Living organisms have fascinating abilities to sense and adjust to perturbations in their environment. They regulate their chemical, mechanical, metabolic responses by activating and deactivating genes dynamically.

Examples that inspire us include pathogen detection by the immune system, robust embryonic patterning, and coordinated responses in populations of cells.

We want to understand the general principles of this regulation beyond in vivo specificities. We do this by programming genes in cell-free environments and challenging them in wide ranges of control parameters. We build synthetic gene circuits to test how different regulation mechanisms respond in space and time.

The immune system’s capacity to tell what is foreign from what is us is one of the most fascinating function of living systems, both from a biological and from a philosophical stand point.

How is such a global response as immunity programmed through molecular protein-protein interactions? How does our immune system detect pathogens while passing over our own proteins, even when they look very similar? And what can make our immune proteins fail at making this distinction, so they attack ourselves or become blind to threats?

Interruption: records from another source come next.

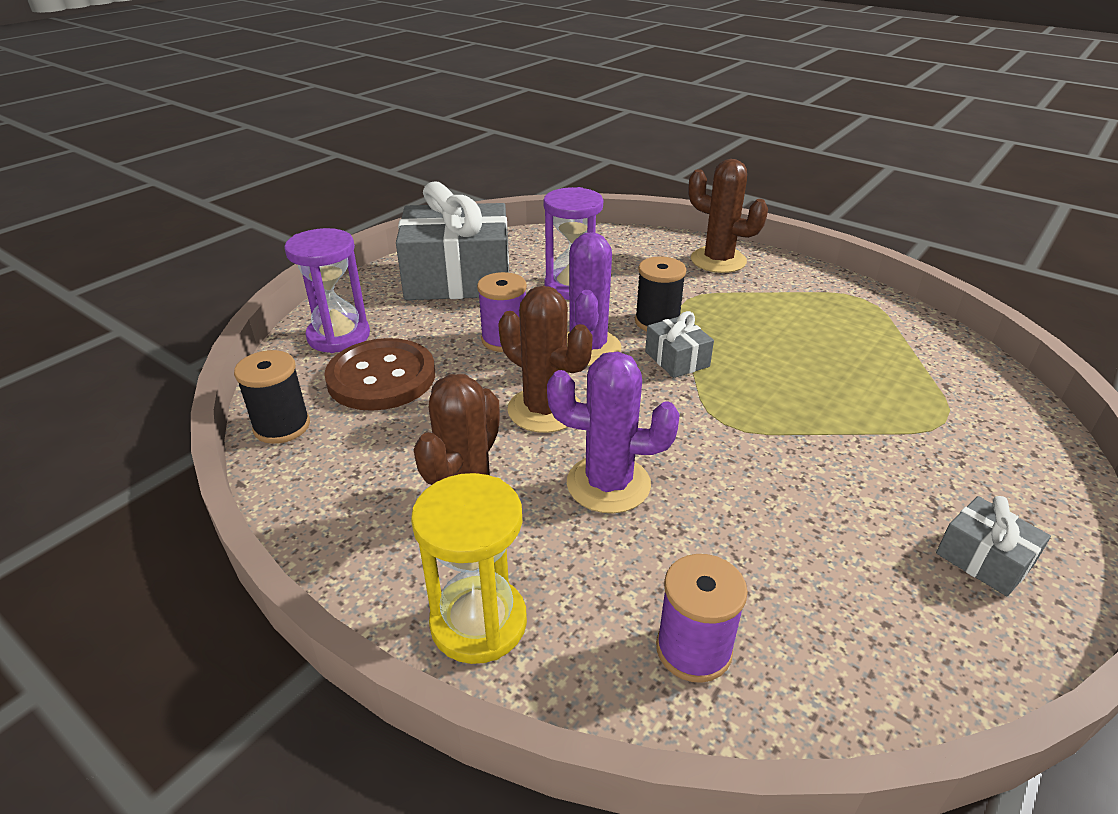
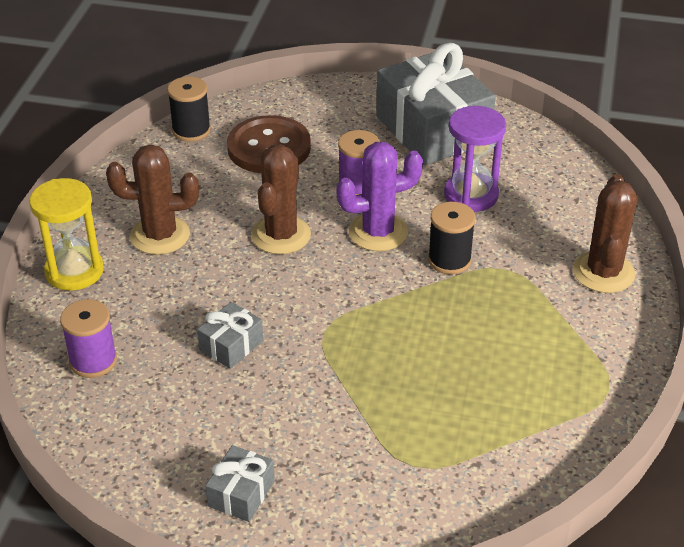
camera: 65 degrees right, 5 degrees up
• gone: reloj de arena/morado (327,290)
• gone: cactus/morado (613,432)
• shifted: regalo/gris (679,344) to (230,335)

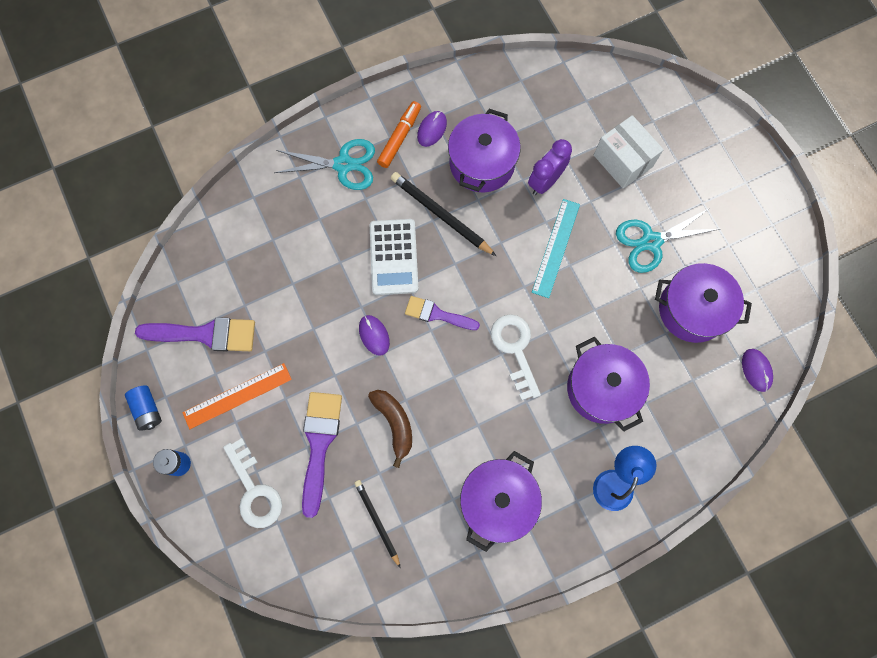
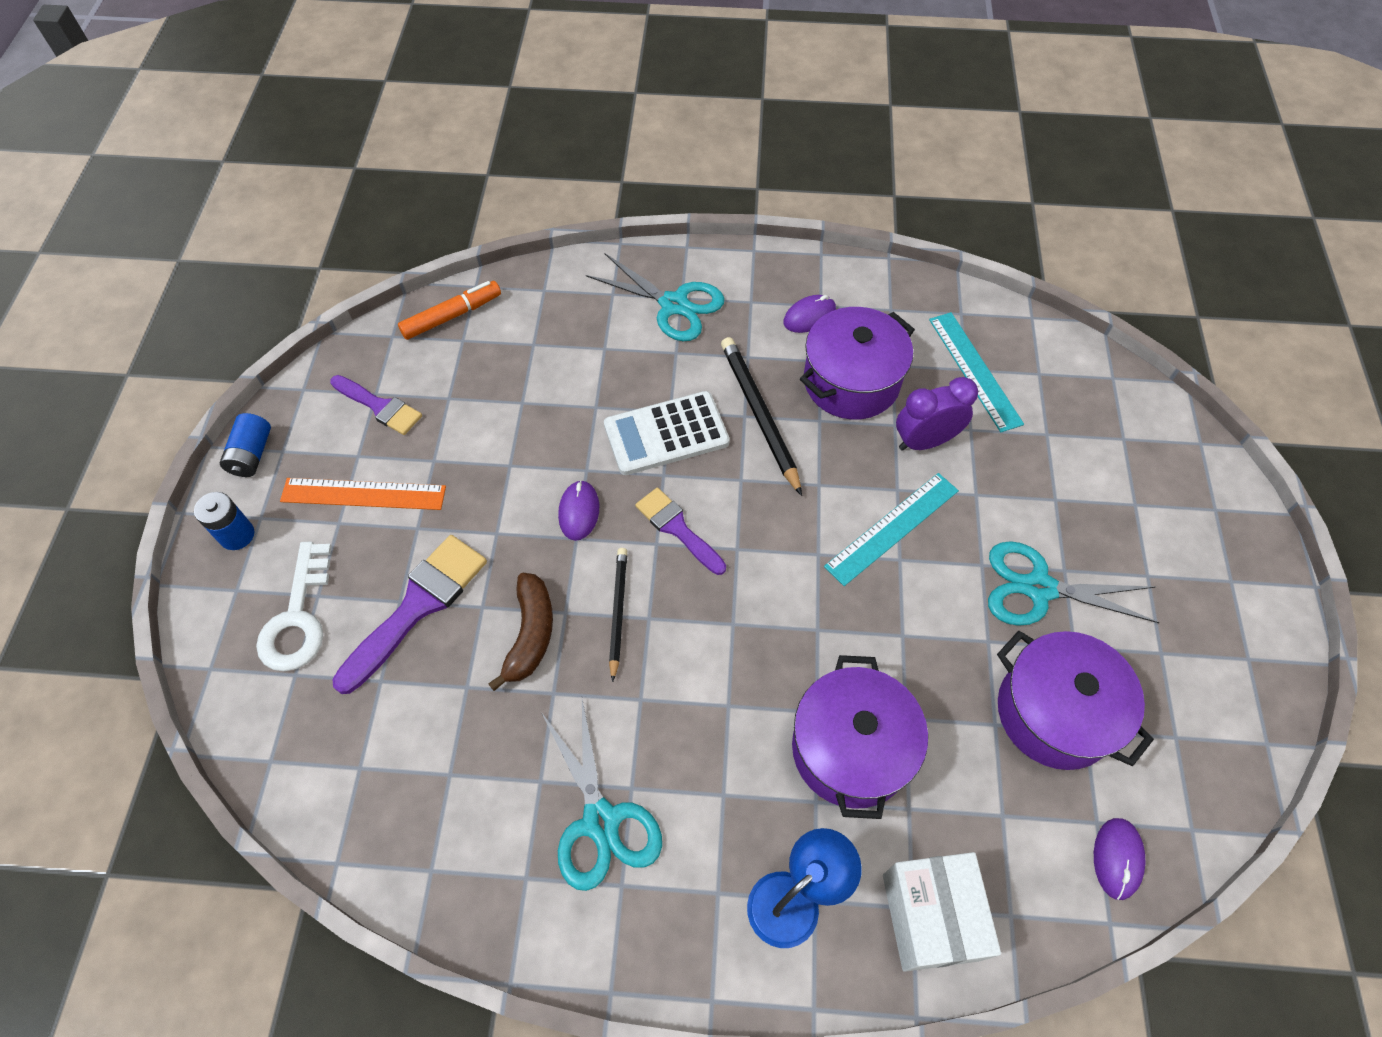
camera: 30 degrees right, 15 degrees down
• scaled: pincel/morado (195,334) = (376,405) x0.64
• shifted: lápiz/negro (377,524) to (618,615)
• rotated: calculadora/blanco (394,257) = (667,433) 45 degrees clockwise
• shifted: rotulador/naranja (399,134) to (449,310)
• swapped: olla/morado (501,501) to tijeras/turquesa (601,795)
• gone: llave/blanco (516,357)
• shifted: caja/blanco (629,151) to (942,912)
• new: regla/turquesa (976,372)

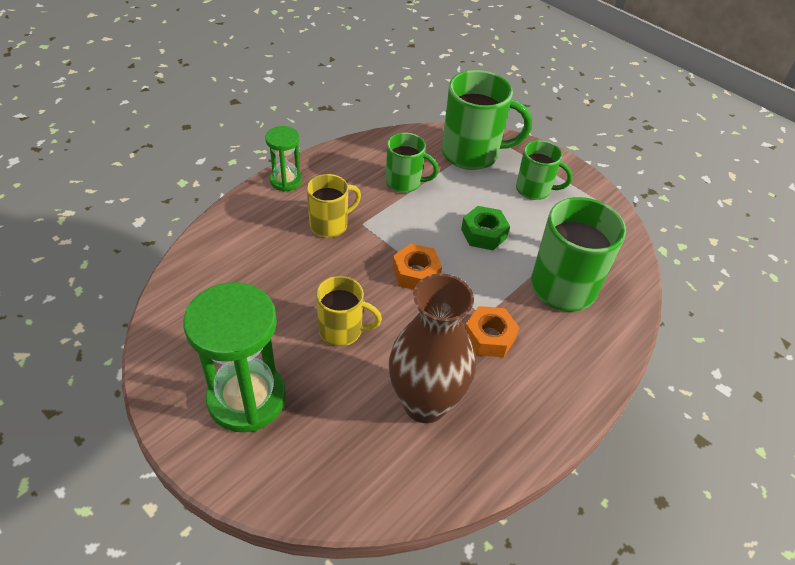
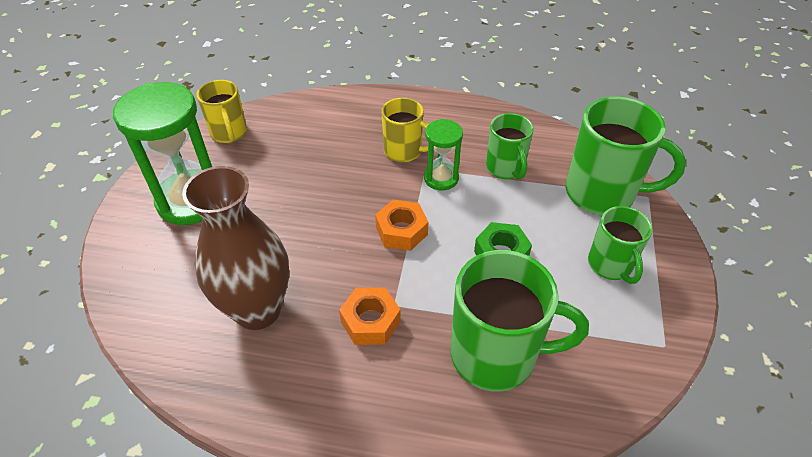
camera: 60 degrees right, 0 degrees up
• shifted: reloj de arena/verde (283,159) to (443,155)
• shifted: taza/amarillo (349,311) to (222,111)
• rotated: taza/verde (487,120) = (626,156) 45 degrees counterclockwise

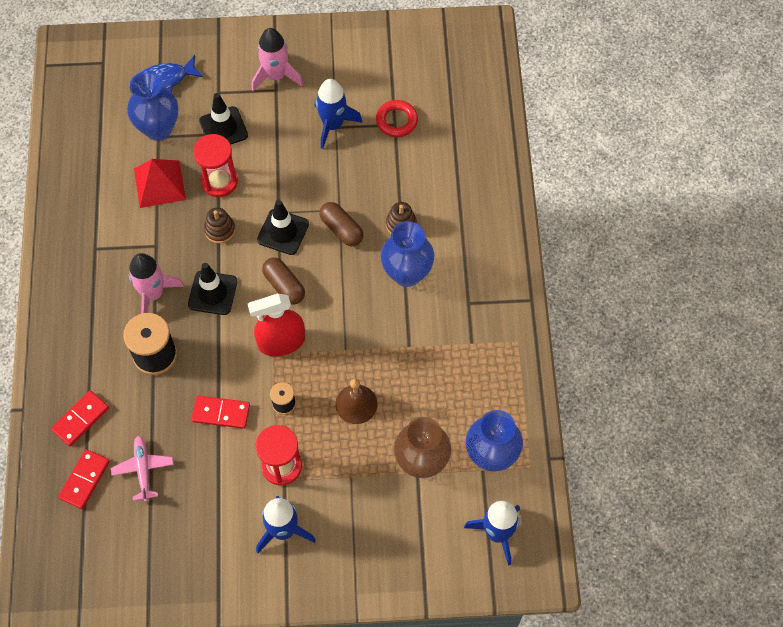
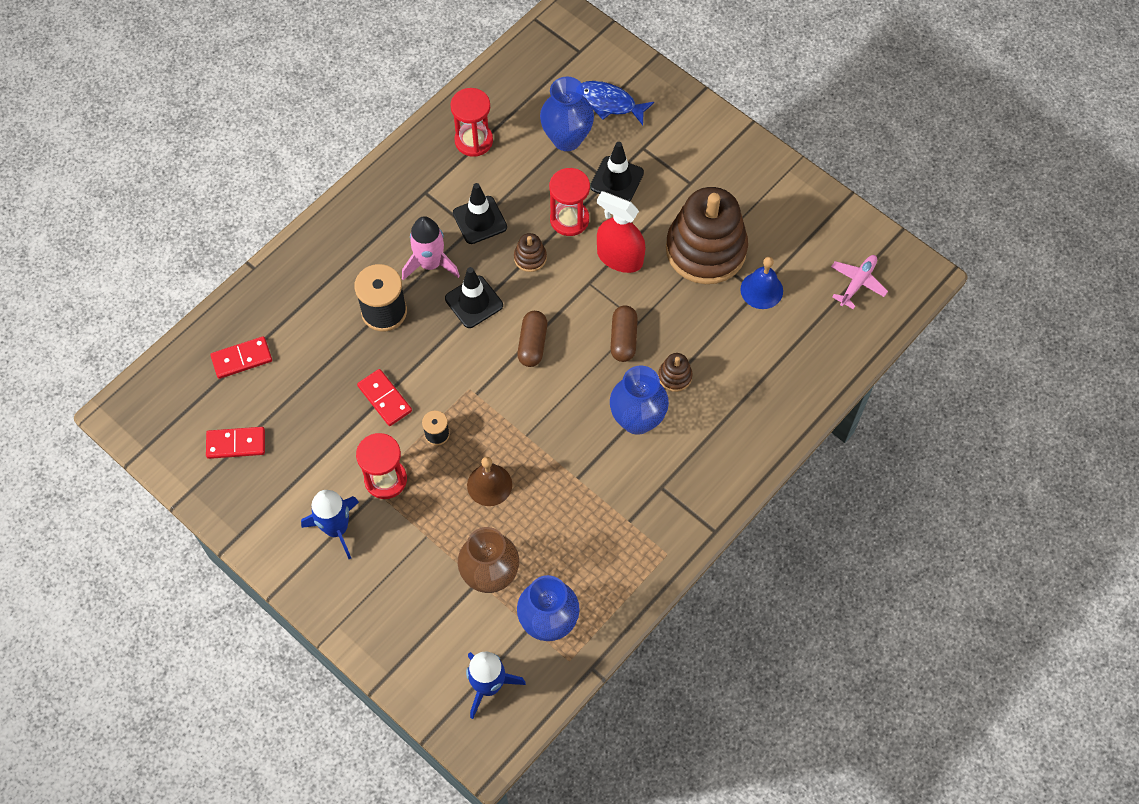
camera: 45 degrees right, 0 degrees up
• shifted: ficha de dominó/rojo (80,418) to (235,443)
• shifted: avión/rosa (142,469) to (859,282)
• gone: pirámide/rojo (160,183)
• shifted: pulverizador/rojo (276,324) to (621,232)
• gone: cohete/rosa (277,59)
• shifted: cono de tráfico/negro (283,227) to (480,213)
• swapped: cohete/azul (338,114) to juguete apilable/marrón (707,235)
• swapped: anillo/rojo (397,118) to campana/azul (761,283)
• new: reloj de arena/rojo (471,122)

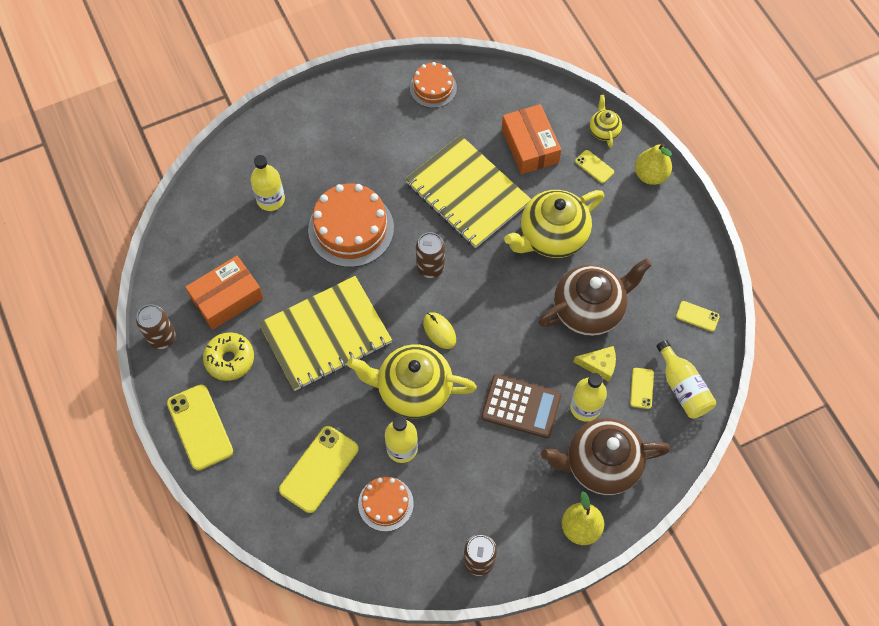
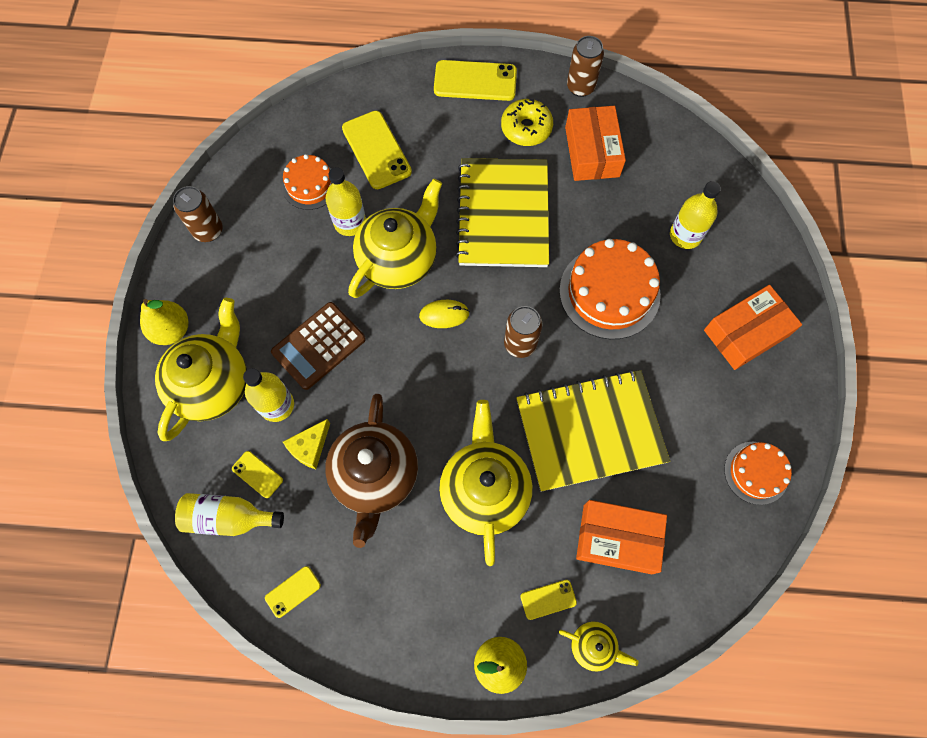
camera: 120 degrees right, 5 degrees up
• repainted: tetera/marrón (606,456) to tetera/amarillo (201,369)
• new: caja/naranja (753,327)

We use a synthetic biology approach to look at these mechanisms of immune recognition from the bottom-up. We express immune proteins, like antibodies and antigens, and we explore how they interact, and what disturbs these interactions. This unique approach is part of synthetic immunology, an emerging field that tackles fundamental immunology questions using engineering tools.

As synthetic biologists, we take an engineering approach to studying life. Our methods allow us to build plug-and-play platforms where DNA and proteins can be programmed in space and time.

Cell-extract: We extract the contents of E.coli cells so that we can express synthetic DNA into proteins in our platform. Cell-extract preparation and composition determines the dynamics of protein expression.

Biochips: We use a unique approach developed by the Bar-Ziv lab to model cells while having full control over our platforms. We carve microcompartments on silicon chips that are cell-sized. Inside these compartments, DNA and proteins can be attached to surfaces, so that genotype and phenotype are colocalized while keeping the advantages of an open accessible environment.

Fluorescent microscopy: We use fluorescent reporters, such as GFP and RNA aptamers, to measure the dynamics of gene response at the transcription and translation levels, through time and space.

Gene circuits: We design positive and negative feedbacks between genes to encode regulation, response to signals, differentiation, and other biological functions.